§ Your task
Wherever the string "brown" shows up in the material below, copy that line.

§ The data

◆ ◆ ◆ ◆

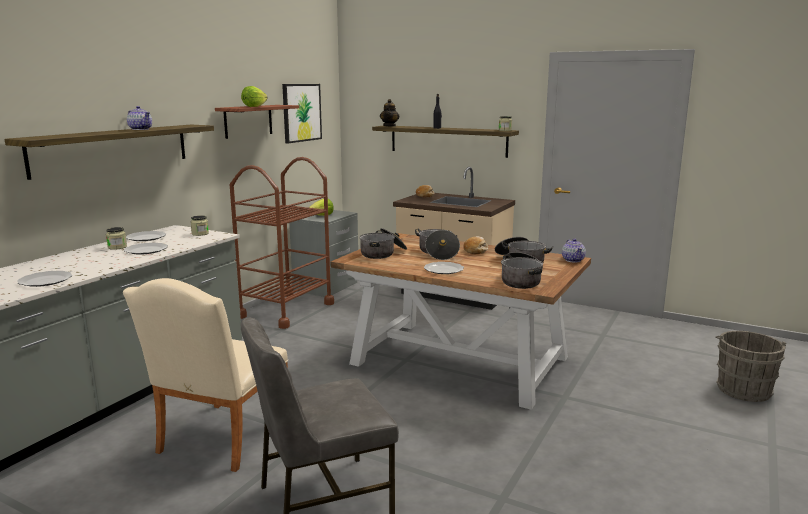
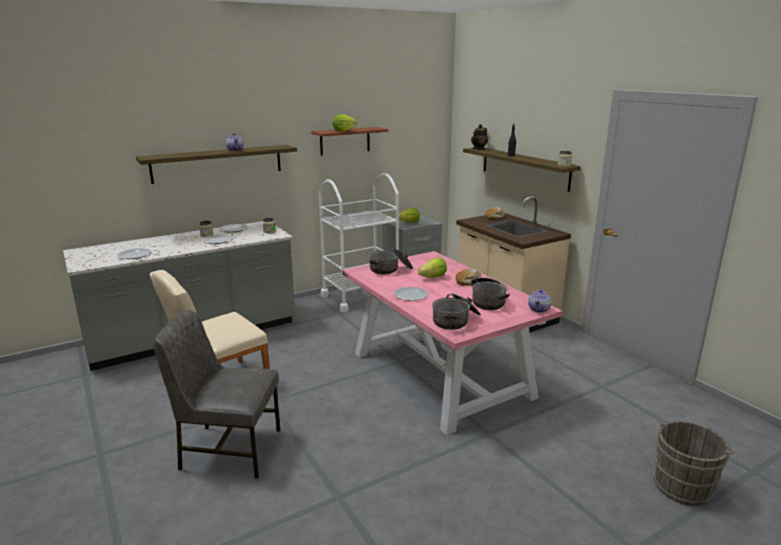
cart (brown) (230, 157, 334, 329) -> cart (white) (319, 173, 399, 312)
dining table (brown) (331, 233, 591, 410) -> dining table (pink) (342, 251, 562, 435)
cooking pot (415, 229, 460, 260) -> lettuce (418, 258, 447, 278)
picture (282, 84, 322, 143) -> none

◆ ◆ ◆ ◆

§ Problem solution
cart (brown) (230, 157, 334, 329) -> cart (white) (319, 173, 399, 312)
dining table (brown) (331, 233, 591, 410) -> dining table (pink) (342, 251, 562, 435)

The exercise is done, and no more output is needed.